Caching is the temporary storage of data for subsequent retrieval. Memory devices are often used to store data provided by a computer program. Examples of memory storage devices include, but are not limited to, solid-state drives, hard disk drives, and optical drives. These types of storage devices are inexpensive and hold large amounts of data. However, one tradeoff for their economic value is that they are slow compared to other components used in a computer. For example, a consumer hard drive can store terabytes of data cheaply, but has a maximum theoretical transfer rate of 300 megabytes (MB) per second. Random access memory (RAM) is faster in performance but higher in price, with a maximum theoretical transfer rate of 12.8 gigabytes (GB) per second. A central processing unit (CPU) with specialized memory known as level 1 (L1) cache or level 2 (L2) cache has even better performance but at an even higher price, with a transfer rate of 16 GB per second, or over fifty times faster than the storage device.

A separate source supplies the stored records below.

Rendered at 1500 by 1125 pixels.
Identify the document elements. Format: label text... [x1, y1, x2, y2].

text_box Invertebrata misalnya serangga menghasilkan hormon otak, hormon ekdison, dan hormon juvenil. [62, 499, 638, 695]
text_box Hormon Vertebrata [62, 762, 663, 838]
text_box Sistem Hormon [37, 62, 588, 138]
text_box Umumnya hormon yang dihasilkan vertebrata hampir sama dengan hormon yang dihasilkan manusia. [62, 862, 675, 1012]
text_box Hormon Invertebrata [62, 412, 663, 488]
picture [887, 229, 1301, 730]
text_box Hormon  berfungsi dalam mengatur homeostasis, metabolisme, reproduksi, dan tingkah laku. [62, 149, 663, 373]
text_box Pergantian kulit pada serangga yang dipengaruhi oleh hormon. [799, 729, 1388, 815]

Because computer components exhibit this tradeoff between price and performance, a technique known as caching may be used to increase, or accelerate, overall system performance. Caching may be used to store data requested from one component, into another component, to speed future requests for the same data. The data stored in a cache often may be values previously requested by a software application, by an operating system, or by another hardware component. Caching organizes a small amount of fast-access memory and a large amount of slow-access memory. The first time that a value is requested, the data is not in the cache, so the requested value is retrieved from the slow-access memory. In a cache, when the value is retrieved from the slow-access memory, the value is sent to the component that requested it, and the value also is stored in the fast-access memory for future requests. The next time that the same value is requested by the operating system or by any other program, the value is retrieved from the fast-access memory, with the result that the overall system performance is faster, or accelerated, by virtue of the value being available from the fast-access memory. By using faster memory components to cache data, the more requests that can be served from the cache instead of the slower storage device, and the faster the overall system performance.
However, failure of the faster memory components frequently results in disruption or downtime of applications and processes relying on the caching. Additionally, replacing or adding faster memory components to a system can result in downtime or disruption of applications relying on the host. In view of the foregoing, it may be understood that there may be significant problems and shortcomings associated with current technologies for caching using faster memory components.